A
babel tributária brasileira vai além dos múltiplos impostos que, por vezes,
incidem sobre uma mesma atividade (como o PIS e o Cofins) e que estão no centro
do debate da reforma tributária. A existência de um imbróglio na área jurídica torna
o sistema brasileiro ainda mais complexo.
Para
o advogado Rafael Pandolfo, professor do Instituto Brasileiro de Estudos
Tributários (IBET), a confusão jurídica ocorre porque quatro
"sistemas" tributários coexistem no País e acabam se sobrepondo - o sistema
criado pelo Congresso (através das leis), o definido pela Receita Federal (que
na teoria deveria apenas regulamentar as leis), o fixado pelo Conselho
Administrativo de Recursos Fiscais (o Carf, que atua como o Tribunal da Receita
Federal) e o determinado pelo Judiciário (via decisões).
"Comparo
essa existência de vários sistemas com um filho que tivesse quatro pais. A qual
deles ele iria obedecer se recebesse ordens distintas? Como iria se sentir
seguro?", questiona Pandolfo.
O
advogado cita como exemplo dessa complexidade a clássica discussão de
especialistas da área sobre a definição de "insumo" para cobrança de
PIS/Cofins. O cálculo para pagamento dos dois impostos é feito com base no
total da receita bruta da empresa contribuinte subtraindo os insumos - sobre
essa diferença, incide a alíquota de 1,65% do PIS e de 7,6% do Cofins.
O
problema é que a lei não define o que é insumo e o ato normativo da Receita
Federal que regulamente a lei não inclui no conceito serviços como o de
marketing, deixando uma lacuna para que as companhias reclamem no Carf e na
Justiça.
"Nesse
caso, a Receita legislou através da instrução normativa ao definir o que é
insumo", diz o economista Bernard Appy, do Centro de Cidadania Fiscal
(CCiF). De acordo com dados da instituição, hoje, o montante do contencioso
tributário no País, considerando todos os valores em litígio, fica entre R$ 2
trilhões e R$ 2,5 trilhões (de 33% a 42% do Produto Interno Bruto).
A
advogada Vanessa Canado, também do CCiF, afirma que, na teoria, a divisão de
tarefas entre Receita, Carf, Legislativo e Judiciário funciona bem, mas que, em
decorrência de as leis serem mal redigidas no País, acabam aparecendo
problemas, como o do conceito de insumo. "Há essa questão da redação da
lei, que muitas vezes são mal feitas porque, por exemplo, uma emenda é colocada
de última hora para a lei ser aprovada (no Congresso) mais facilmente."
Vanessa
destaca ainda que, algumas vezes, são feitas interpretações das leis que
deturpam seus significados. "Como o sistema tributário é capturado por
vários sistemas, acaba virando um monstro. Isso acontece muito na área
tributária devido à quantidade de interesses que ela envolve", acrescenta.
A
professora de direito tributário da Fundação Getúlio Vargas Tathiane Piscitelli
destaca que questões como a definição de insumo deveriam ser corrigidas por uma
lei, não por um ato normativo da Receita. Ela, porém, não vê a coexistência de quatro
sistemas tributários, mas sim uma operacionalização desordenada de um único
sistema.
CONSTITUIÇÃO
Para
o advogado Marco Behrndt, sócio da área tributária do escritório Machado Meyer,
todo o imbróglio tem origem na Constituição, que, diz, é detalhada demais.
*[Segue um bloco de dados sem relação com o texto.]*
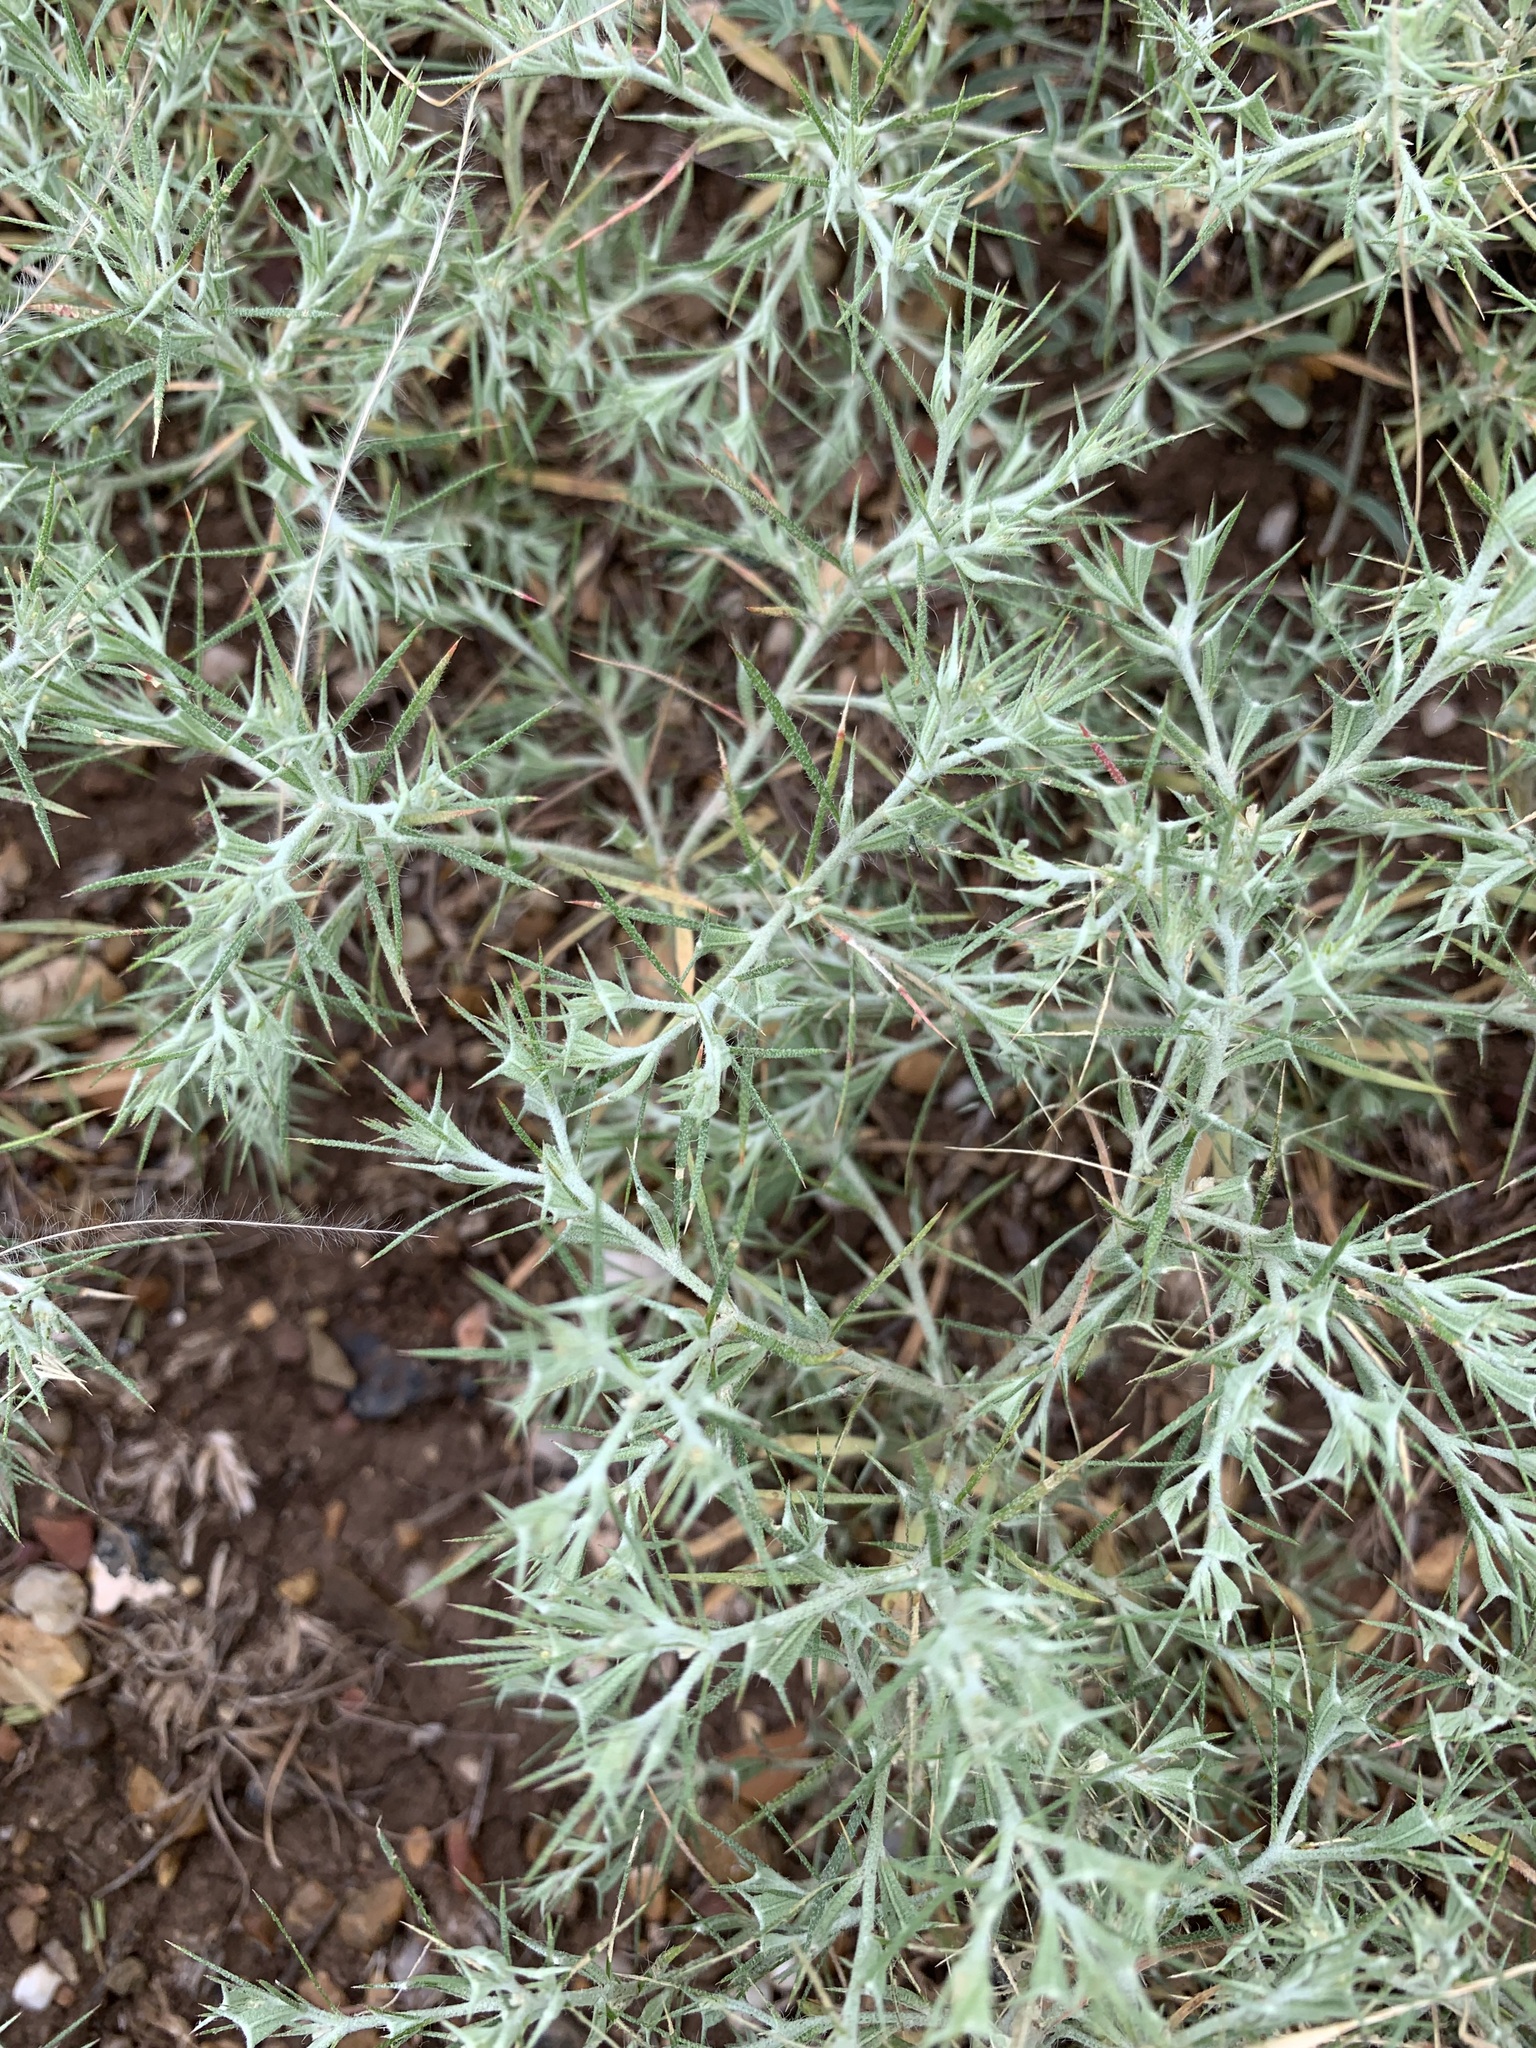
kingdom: Plantae
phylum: Tracheophyta
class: Magnoliopsida
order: Caryophyllales
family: Amaranthaceae
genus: Ceratocarpus
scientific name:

"Se, na Constituição, houvesse apenas os princípios básicos (de
tributação), seria mais simples. Se não houver alteração na nossa Constituição,
não há como alterar o ordenamento jurídico tributário."
O
deputado Luiz Carlos Hauly (PSDB-PR), relator da reforma tributária, afirma que
sua proposta de criar um Imposto sobre Valor Agregado (IVA) nacional - que
unificaria ICMS, ISS, IPI, Cofins, Cide, Salário-educação, IOF, PIS e Pasep -
resolveria o problema jurídico do sistema.
"A
nova proposta elimina de 80% a 90% do contencioso ao unificar os impostos,
porque hoje há uma lei do ICMS em cada Estado do País e uma de ISS para cada
município, além dos milhares de desdobramentos de cada uma em instruções
normativas", diz Hauly. Para a advogada Vanessa Canado, a reforma deve
diminuir o contencioso, mas ainda será preciso cuidado com a redação das leis.